Unique Training Program Inspires Career Success

Jun 18, 2015 4:00 PM ET

The unemployment rate for the working-age Aboriginal population is more than twice the rate for other Canadians of the same age, and it’s even higher for those living on reserves – especially remote First Nations communities such as Ahousaht in the Clayoquot Sound.

The Ahousaht Nation has 25 reserve sites within the nation’s territories, the largest being on Flores Island, all accessible only by floatplane or boat. With over 2000 members Ahousaht Nation is the largest of the Nuu-chah-nulth nations, and the largest single nation on the west coast of Vancouver Island. Approximately one third of Ahousaht live within Ahousaht traditional territories.  

Cermaq Canada, B.C.’s second largest salmon farming company with 27 sea sites around Vancouver Island, has had a protocol agreement with Ahousaht for more than a decade. The agreement was renewed, and broadened, in 2010 with a goal of working together to develop a sustainable salmon aquaculture business, incorporating Ahousaht’s respect for and balance among all living things. One of the cornerstones of the partnership is to collectively develop aquaculture training programs for Ahousaht people that lead to long-term, well paying, year-round employment.  

Cermaq and Ahousaht have partnered with Excel Career College to deliver a unique Aquaculture Technician Diploma Program. One of the most important keys to the success of the program is that does not require students to travel to larger centres like Nanaimo and Campbell River, but rather takes place in the remote communities with customized curriculum for each community to effectively train students, preparing them for the realities of the job.

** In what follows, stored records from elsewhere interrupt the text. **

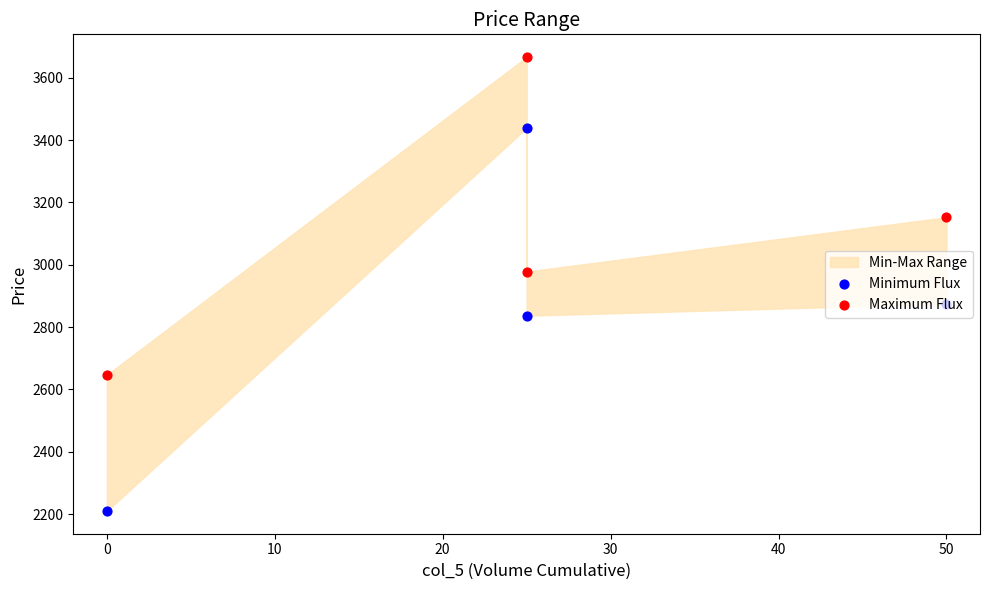

Which series has the widest spread of Y values?

Minimum Flux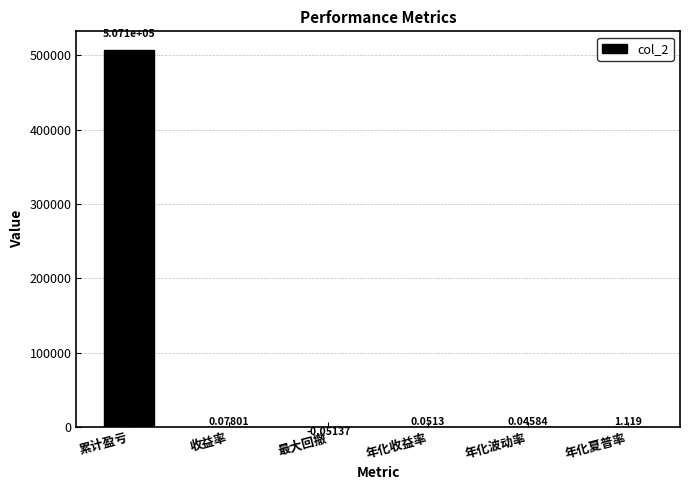

Which category has the highest value across all series?

累计盈亏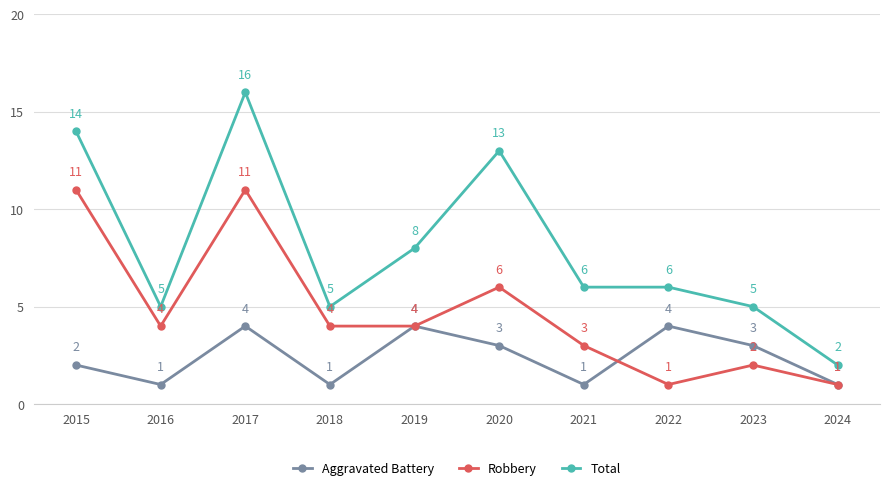

What is the average value of the Total series?

8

In order to give the students the best possible education in their remote communities, the Excel team tries to hire a liaison and some instructors from within each First Nations band. As part of the curriculum they have elders and cultural leaders speak specifically to the students about bringing their culture to the workplace, and the adaptations they might experience – encouraging them to move forward.

The entire program (six months of training plus a practicum) is geared towards the job – what happens on the job, what it feels like on the job, and how to respond to situations on the job. It’s very specific to what the students will encounter working in the aquaculture industry in British Columbia.

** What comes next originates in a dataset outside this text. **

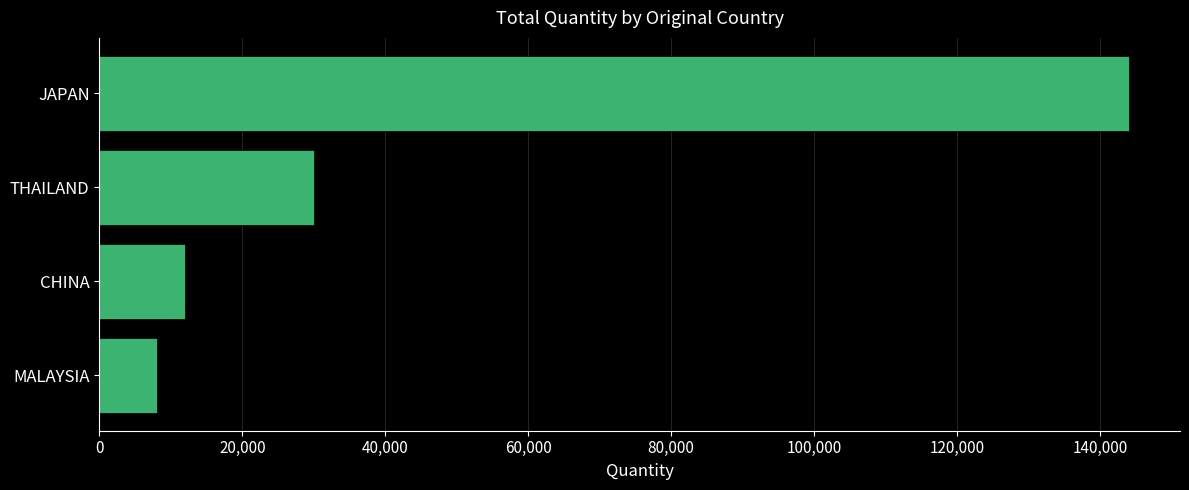

How many values are below 30000?

2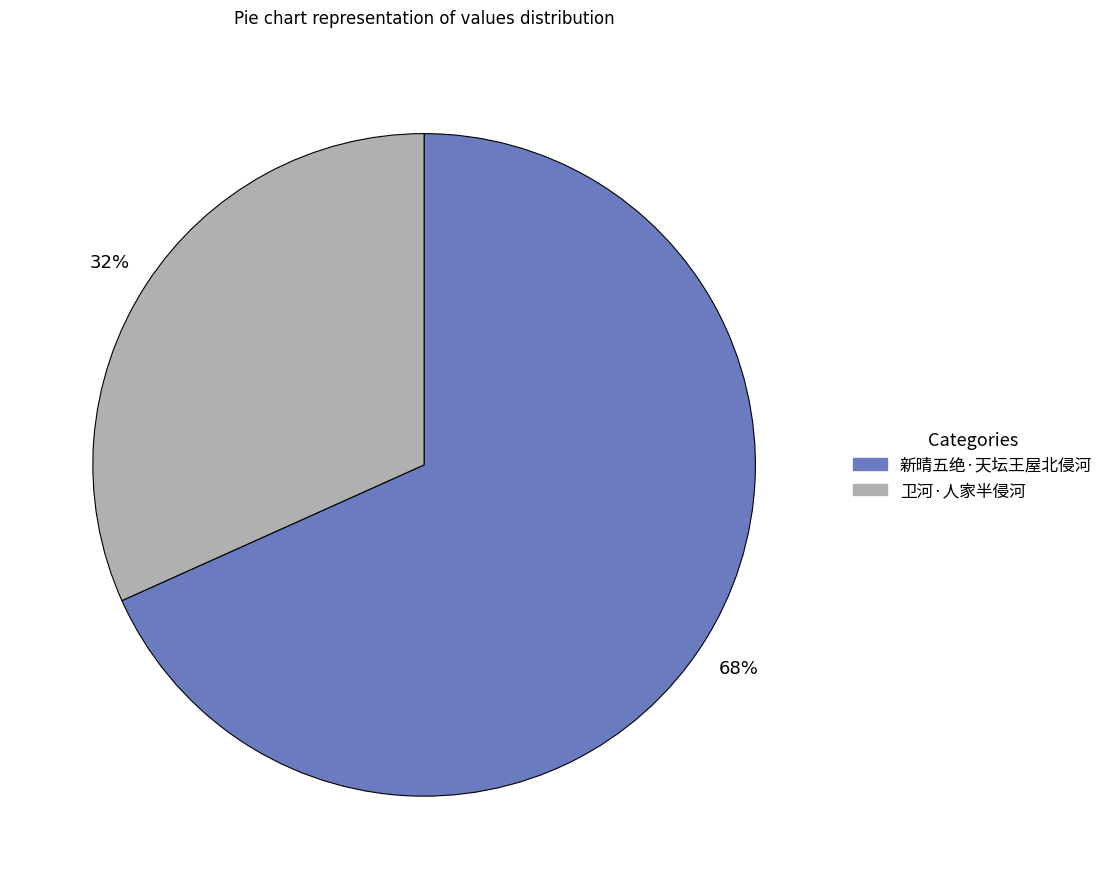

Does 卫河·人家半侵河 account for over 50% of the chart?

No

“We have worked with some amazing students delivering this program, and are proud to say we have a hiring success rate of over 95% for students upon graduation,” said Pauline Stevenson, founding President of Excel Career College.   “By delivering the program in their community, working with local people, and tailoring it directly to the job we’ve managed to put great people to work in rewarding careers.”   

One of the recent graduates, Beau Campbell, in his early 20’s from Ahousaht is a perfect example.  He was struggling to find full-time, long-term employment, having worked at a fish plant in Ucluelet and as a water taxi driver in the summer. He didn’t want to worry anymore about where he would be next week, or next month – he wanted a stable job – so he decided to take the program because he has friends in the industry. It wasn’t until Beau was on his practicum at a Cermaq farm near Tofino that he realized the importance of the classes he was taking and how prepared he was to be on the job.

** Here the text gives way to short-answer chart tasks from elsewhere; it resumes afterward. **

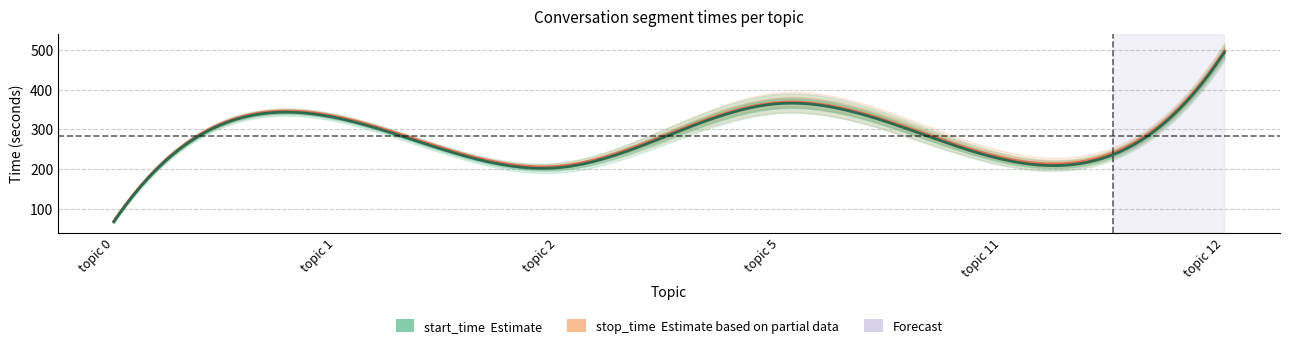

Is the value of start_time_mean at 10 greater than the value of stop_time_mean at 10?

No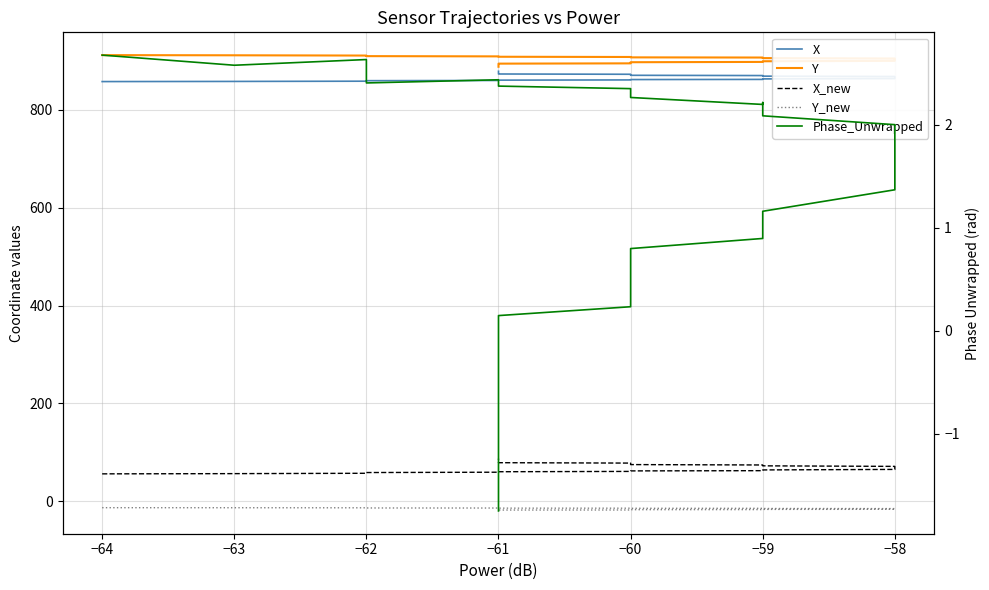

What is the total value across all series at −61?

1816.7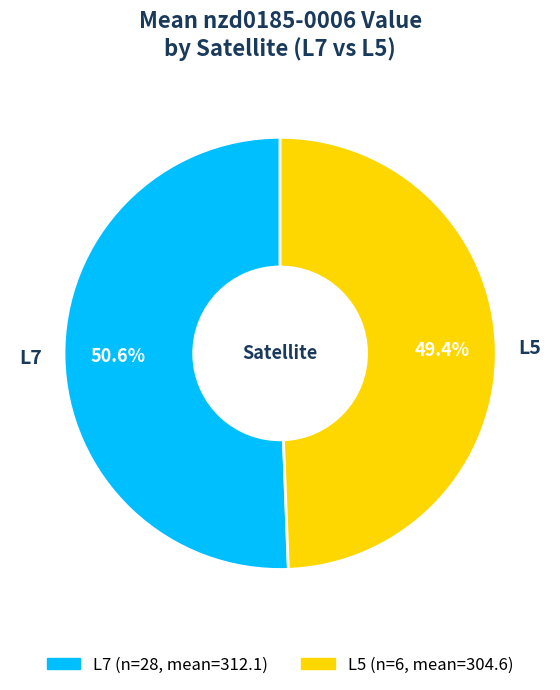

Approximately how many times larger is the value at L7 compared to L5?

1.0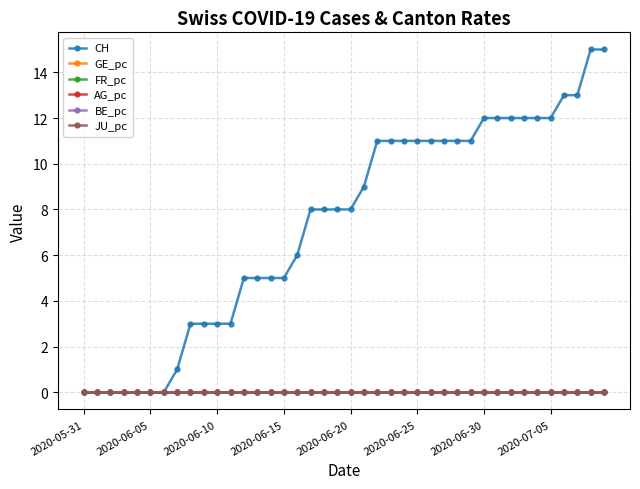

True or false: BE_pc has more than 0 points higher than both neighbors.

False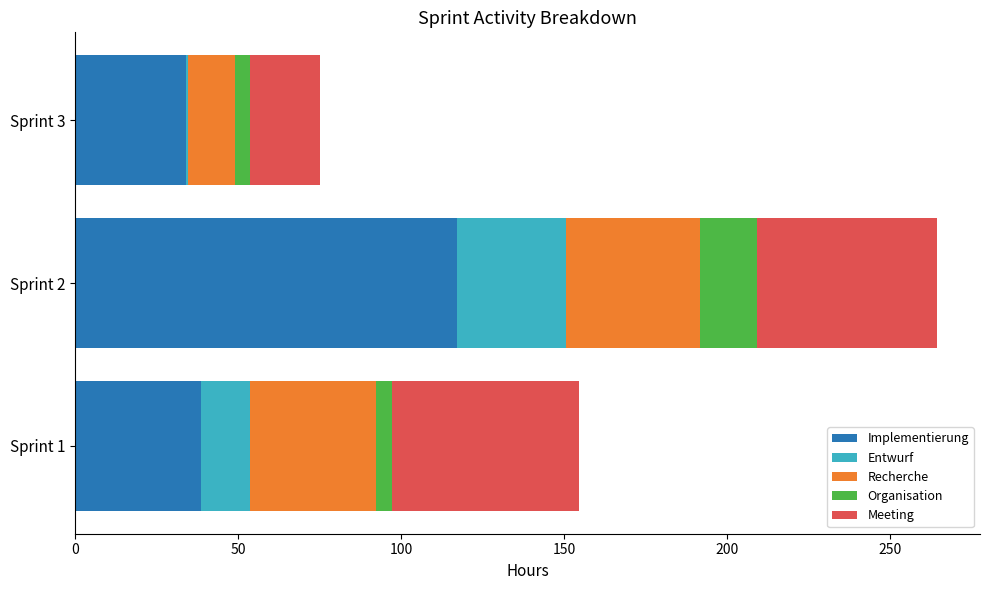

The value of Implementierung at Sprint 2 is 187.0. True or false?

False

“It’s something that I could see myself doing and maybe keep climbing the ladder to better my position with the company,” said Campbell. His advice to anyone entering the program is to “show up and have a mind ready to learn. If you put your mind to it then there’s nothing holding you back from finishing the program and getting a good job.”

Since its inception, the program has changed slightly, adapting to different recommendations based on changes in the industry. The fundamentals, however, have stayed the same from day one – training for the job to ease the transition into employment with some of the industry’s most recognized companies, such as Cermaq Canada, Grieg Seafood, Marine Harvest Canada, Creative Salmon, Robertson Creek Hatchery, AKVA Group North America and Seed Science.

“Cermaq Canada’s commitment is to provide opportunities for employment in the remote communities, while supporting training and education for First Nation and community partners,” said Laurie Jensen, Communications & Corporate Sustainability Manager. “Programs such as these are extremely valuable as they provide the necessary skills to succeed on the job.”

So far the program has been offered by Grieg Seafood and Muchalaht First Nation in Tsaxana, Cermaq Canada and the Ahousaht First Nation, and Marine Harvest and the Gwa'sala-'Nakwaxda'xw First Nation in Port Hardy but, as the aquaculture industry continues to expand, Excel is looking to forge more partnerships with other First Nation bands.

“It seems that between growth, attrition, and upward mobility we haven’t event come close to filling the need in the industry for trained, certified employees,” said Stevenson. “We expect to take the program on the road so we’re ready to go almost at the drop of a hat.”

What it comes down to is that the program acts as a conduit for the students to see what they’re capable of, which then fuels a drive to succeed and pursue their aspirations.